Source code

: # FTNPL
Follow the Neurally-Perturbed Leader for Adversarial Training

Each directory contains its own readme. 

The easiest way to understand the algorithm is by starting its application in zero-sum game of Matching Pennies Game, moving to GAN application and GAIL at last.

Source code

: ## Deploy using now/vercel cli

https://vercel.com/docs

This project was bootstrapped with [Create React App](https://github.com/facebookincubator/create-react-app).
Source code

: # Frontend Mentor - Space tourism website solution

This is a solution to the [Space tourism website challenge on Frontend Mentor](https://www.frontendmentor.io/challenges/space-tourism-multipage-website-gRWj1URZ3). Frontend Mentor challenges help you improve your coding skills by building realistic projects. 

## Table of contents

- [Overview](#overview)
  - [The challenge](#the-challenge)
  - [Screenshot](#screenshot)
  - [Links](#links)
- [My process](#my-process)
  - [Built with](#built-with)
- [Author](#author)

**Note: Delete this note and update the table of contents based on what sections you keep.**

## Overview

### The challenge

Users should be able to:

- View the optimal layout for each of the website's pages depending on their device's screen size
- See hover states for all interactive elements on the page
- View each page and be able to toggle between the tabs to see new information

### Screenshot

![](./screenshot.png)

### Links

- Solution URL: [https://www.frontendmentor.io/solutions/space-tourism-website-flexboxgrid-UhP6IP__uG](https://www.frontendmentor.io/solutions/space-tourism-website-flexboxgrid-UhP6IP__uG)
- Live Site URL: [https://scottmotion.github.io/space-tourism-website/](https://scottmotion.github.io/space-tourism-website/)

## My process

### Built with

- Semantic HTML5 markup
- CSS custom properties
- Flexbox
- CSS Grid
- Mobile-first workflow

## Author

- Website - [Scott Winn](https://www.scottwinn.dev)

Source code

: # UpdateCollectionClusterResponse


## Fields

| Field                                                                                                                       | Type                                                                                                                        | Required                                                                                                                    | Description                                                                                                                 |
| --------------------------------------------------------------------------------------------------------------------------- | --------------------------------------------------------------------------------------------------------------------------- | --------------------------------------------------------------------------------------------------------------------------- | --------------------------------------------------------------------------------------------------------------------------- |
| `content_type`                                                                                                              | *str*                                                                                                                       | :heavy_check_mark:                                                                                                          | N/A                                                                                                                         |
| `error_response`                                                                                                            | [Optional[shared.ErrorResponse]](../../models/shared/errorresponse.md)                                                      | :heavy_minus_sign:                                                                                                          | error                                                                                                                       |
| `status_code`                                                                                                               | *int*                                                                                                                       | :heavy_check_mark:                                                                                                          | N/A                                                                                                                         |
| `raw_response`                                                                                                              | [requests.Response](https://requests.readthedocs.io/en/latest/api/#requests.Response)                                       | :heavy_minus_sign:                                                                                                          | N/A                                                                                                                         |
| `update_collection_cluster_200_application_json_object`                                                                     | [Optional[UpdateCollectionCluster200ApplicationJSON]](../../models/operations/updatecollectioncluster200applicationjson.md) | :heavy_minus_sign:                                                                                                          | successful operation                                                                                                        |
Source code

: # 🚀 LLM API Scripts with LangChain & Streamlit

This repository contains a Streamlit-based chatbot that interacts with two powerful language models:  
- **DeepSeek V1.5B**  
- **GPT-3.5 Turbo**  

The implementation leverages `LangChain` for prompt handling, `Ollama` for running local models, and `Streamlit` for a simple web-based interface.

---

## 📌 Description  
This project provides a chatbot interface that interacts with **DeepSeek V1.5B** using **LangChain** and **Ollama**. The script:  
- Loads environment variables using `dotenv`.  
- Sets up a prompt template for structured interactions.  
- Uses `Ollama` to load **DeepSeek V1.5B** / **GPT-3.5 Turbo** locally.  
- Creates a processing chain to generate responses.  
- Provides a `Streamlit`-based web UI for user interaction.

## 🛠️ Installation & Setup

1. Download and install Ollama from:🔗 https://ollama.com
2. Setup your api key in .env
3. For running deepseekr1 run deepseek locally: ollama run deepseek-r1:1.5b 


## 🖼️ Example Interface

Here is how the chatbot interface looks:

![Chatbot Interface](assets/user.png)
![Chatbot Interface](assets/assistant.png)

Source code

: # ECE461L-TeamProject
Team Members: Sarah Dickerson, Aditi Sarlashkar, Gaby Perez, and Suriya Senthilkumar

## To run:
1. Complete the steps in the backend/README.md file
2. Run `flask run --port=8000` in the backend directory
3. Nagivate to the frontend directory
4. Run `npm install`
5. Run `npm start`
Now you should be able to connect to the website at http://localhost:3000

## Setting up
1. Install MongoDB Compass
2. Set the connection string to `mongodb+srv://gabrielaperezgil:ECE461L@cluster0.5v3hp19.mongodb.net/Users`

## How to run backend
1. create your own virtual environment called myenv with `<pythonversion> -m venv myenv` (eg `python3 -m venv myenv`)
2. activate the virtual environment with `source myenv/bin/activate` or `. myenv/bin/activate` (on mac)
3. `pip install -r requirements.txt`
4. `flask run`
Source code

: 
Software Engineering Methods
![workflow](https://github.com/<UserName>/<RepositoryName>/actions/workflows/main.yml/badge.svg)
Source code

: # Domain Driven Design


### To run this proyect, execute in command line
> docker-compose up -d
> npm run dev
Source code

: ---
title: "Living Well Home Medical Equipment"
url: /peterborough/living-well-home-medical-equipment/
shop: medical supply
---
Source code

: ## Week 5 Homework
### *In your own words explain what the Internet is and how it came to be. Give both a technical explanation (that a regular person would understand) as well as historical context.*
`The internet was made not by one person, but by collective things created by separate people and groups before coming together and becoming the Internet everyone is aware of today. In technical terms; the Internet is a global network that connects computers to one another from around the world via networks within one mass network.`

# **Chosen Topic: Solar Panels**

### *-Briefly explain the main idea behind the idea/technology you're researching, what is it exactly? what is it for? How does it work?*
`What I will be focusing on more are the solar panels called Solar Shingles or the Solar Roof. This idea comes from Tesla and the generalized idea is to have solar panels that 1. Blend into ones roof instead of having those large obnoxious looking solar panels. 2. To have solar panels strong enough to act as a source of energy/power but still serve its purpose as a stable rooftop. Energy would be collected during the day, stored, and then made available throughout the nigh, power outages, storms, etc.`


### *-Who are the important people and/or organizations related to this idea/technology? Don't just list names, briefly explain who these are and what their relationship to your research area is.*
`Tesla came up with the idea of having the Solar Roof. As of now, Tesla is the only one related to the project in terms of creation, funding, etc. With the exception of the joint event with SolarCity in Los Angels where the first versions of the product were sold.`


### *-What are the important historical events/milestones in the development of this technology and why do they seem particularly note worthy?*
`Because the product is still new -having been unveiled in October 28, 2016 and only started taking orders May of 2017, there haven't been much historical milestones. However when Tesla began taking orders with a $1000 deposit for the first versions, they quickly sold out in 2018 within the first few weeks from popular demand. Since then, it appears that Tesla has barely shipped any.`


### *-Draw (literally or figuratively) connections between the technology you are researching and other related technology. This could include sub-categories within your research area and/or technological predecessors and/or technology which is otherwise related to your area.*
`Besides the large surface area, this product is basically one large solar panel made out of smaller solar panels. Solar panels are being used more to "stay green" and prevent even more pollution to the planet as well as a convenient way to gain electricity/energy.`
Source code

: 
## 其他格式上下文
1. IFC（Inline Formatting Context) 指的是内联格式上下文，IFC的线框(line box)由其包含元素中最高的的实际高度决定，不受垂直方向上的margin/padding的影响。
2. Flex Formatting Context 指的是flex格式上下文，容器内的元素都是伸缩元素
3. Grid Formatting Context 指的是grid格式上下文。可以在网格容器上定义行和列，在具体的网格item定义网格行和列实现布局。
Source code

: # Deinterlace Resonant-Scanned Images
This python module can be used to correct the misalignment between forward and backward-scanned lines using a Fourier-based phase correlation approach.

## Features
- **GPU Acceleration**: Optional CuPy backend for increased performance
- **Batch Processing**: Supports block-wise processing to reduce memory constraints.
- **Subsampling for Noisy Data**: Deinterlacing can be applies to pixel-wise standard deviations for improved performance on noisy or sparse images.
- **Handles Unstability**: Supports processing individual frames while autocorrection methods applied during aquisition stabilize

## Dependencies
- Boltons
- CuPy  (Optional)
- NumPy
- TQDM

+++

### DESCRIPTION OF THE TASK
Using only the listing above, restate exactly the lines from the line containing "Domain Driven Design" through the line containing "will be focusing", both included.

### ANSWER TO THE EXERCISE
: # Domain Driven Design


### To run this proyect, execute in command line
> docker-compose up -d
> npm run dev
Source code

: ---
title: "Living Well Home Medical Equipment"
url: /peterborough/living-well-home-medical-equipment/
shop: medical supply
---
Source code

: ## Week 5 Homework
### *In your own words explain what the Internet is and how it came to be. Give both a technical explanation (that a regular person would understand) as well as historical context.*
`The internet was made not by one person, but by collective things created by separate people and groups before coming together and becoming the Internet everyone is aware of today. In technical terms; the Internet is a global network that connects computers to one another from around the world via networks within one mass network.`

# **Chosen Topic: Solar Panels**

### *-Briefly explain the main idea behind the idea/technology you're researching, what is it exactly? what is it for? How does it work?*
`What I will be focusing on more are the solar panels called Solar Shingles or the Solar Roof. This idea comes from Tesla and the generalized idea is to have solar panels that 1. Blend into ones roof instead of having those large obnoxious looking solar panels. 2. To have solar panels strong enough to act as a source of energy/power but still serve its purpose as a stable rooftop. Energy would be collected during the day, stored, and then made available throughout the nigh, power outages, storms, etc.`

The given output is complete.